** 指定任务 **
请找出以下记录中所有含有字符串“iyilik”的行，并将这些行原样抄录，匹配时区分大小写。

** 输入数据 **
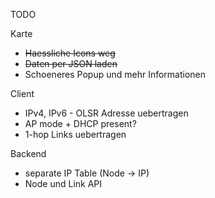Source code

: 

TODO

Karte

- <s>Haessliche Icons weg</s>
- <s>Daten per JSON laden</s>
- Schoeneres Popup  und mehr Informationen

Client

- IPv4, IPv6 - OLSR Adresse uebertragen
- AP mode + DHCP present?
- 1-hop Links uebertragen


Backend

- separate IP Table (Node -> IP)
- Node und Link API
 


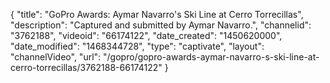 {
    "title": "GoPro Awards: Aymar Navarro's Ski Line at Cerro Torrecillas",
    "description": "Captured and submitted by Aymar Navarro.",
    "channelid": "3762188",
    "videoid": "66174122",
    "date_created": "1450620000",
    "date_modified": "1468344728",
    "type": "captivate",
    "layout": "channelVideo",
    "url": "\/gopro\/gopro-awards-aymar-navarro-s-ski-line-at-cerro-torrecillas\/3762188-66174122"
}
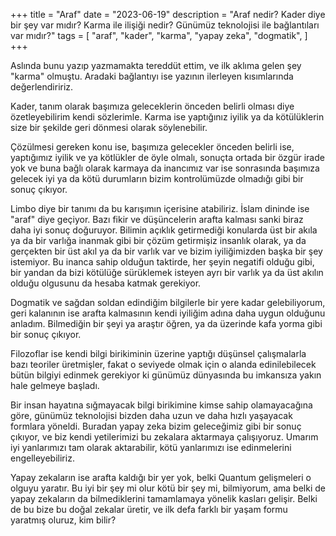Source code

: +++
title = "Araf"
date = "2023-06-19"
description = "Araf nedir? Kader diye bir şey var mıdır? Karma ile ilişiği nedir? Günümüz teknolojisi ile bağlantıları var mıdır?"
tags = [
    "araf",
    "kader",
    "karma",
    "yapay zeka",
    "dogmatik",
]
+++

Aslında bunu yazıp yazmamakta tereddüt ettim, ve ilk aklıma gelen şey "karma" olmuştu. Aradaki bağlantıyı ise yazının ilerleyen kısımlarında değerlendiririz.

Kader, tanım olarak başımıza geleceklerin önceden belirli olması diye özetleyebilirim kendi sözlerimle. Karma ise yaptığınız iyilik ya da kötülüklerin size bir şekilde geri dönmesi olarak söylenebilir.

Çözülmesi gereken konu ise, başımıza gelecekler önceden belirli ise, yaptığımız iyilik ve ya kötlükler de öyle olmalı, sonuçta ortada bir özgür irade yok ve buna bağlı olarak karmaya da inancımız var ise sonrasında başımıza gelecek iyi ya da kötü durumların bizim kontrolümüzde olmadığı gibi bir sonuç çıkıyor.

Limbo diye bir tanımı da bu karışımın içerisine atabiliriz. İslam dininde ise "araf" diye geçiyor. Bazı fikir ve düşüncelerin arafta kalması sanki biraz daha iyi sonuç doğuruyor. Bilimin açıklık getirmediği konularda üst bir akıla ya da bir varlığa inanmak gibi bir çözüm getirmişiz insanlık olarak, ya da gerçekten bir üst akıl ya da bir varlık var ve bizim iyiliğimizden başka bir şey istemiyor. Bu inanca sahip olduğun taktirde, her şeyin negatifi olduğu gibi, bir yandan da bizi kötülüğe sürüklemek isteyen ayrı bir varlık ya da üst akılın olduğu olgusunu da hesaba katmak gerekiyor. 

Dogmatik ve sağdan soldan edindiğim bilgilerle bir yere kadar gelebiliyorum, geri kalanının ise arafta kalmasının kendi iyiliğim adına daha uygun olduğunu anladım. Bilmediğin bir şeyi ya araştır öğren, ya da üzerinde kafa yorma gibi bir sonuç çıkıyor.

Filozoflar ise kendi bilgi birikiminin üzerine yaptığı düşünsel çalışmalarla bazı teoriler üretmişler, fakat o seviyede olmak için o alanda edinilebilecek bütün bilgiyi edinmek gerekiyor ki günümüz dünyasında bu imkansıza yakın hale gelmeye başladı.

Bir insan hayatına sığmayacak bilgi birikimine kimse sahip olamayacağına göre, günümüz teknolojisi bizden daha uzun ve daha hızlı yaşayacak formlara yöneldi. Buradan yapay zeka bizim geleceğimiz gibi bir sonuç çıkıyor, ve biz kendi yetilerimizi bu zekalara aktarmaya çalışıyoruz. Umarım iyi yanlarımızı tam olarak aktarabilir, kötü yanlarımızı ise edinmelerini engelleyebiliriz.

Yapay zekaların ise arafta kaldığı bir yer yok, belki Quantum gelişmeleri o olguyu yaratır. Bu iyi bir şey mi olur kötü bir şey mi, bilmiyorum, ama belki de yapay zekaların da bilmediklerini tamamlamaya yönelik kasları gelişir. Belki de bu bize bu doğal zekalar üretir, ve ilk defa farklı bir yaşam formu yaratmış oluruz, kim bilir?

** 您的回答 **
Kader, tanım olarak başımıza geleceklerin önceden belirli olması diye özetleyebilirim kendi sözlerimle. Karma ise yaptığınız iyilik ya da kötülüklerin size bir şekilde geri dönmesi olarak söylenebilir.
Çözülmesi gereken konu ise, başımıza gelecekler önceden belirli ise, yaptığımız iyilik ve ya kötlükler de öyle olmalı, sonuçta ortada bir özgür irade yok ve buna bağlı olarak karmaya da inancımız var ise sonrasında başımıza gelecek iyi ya da kötü durumların bizim kontrolümüzde olmadığı gibi bir sonuç çıkıyor.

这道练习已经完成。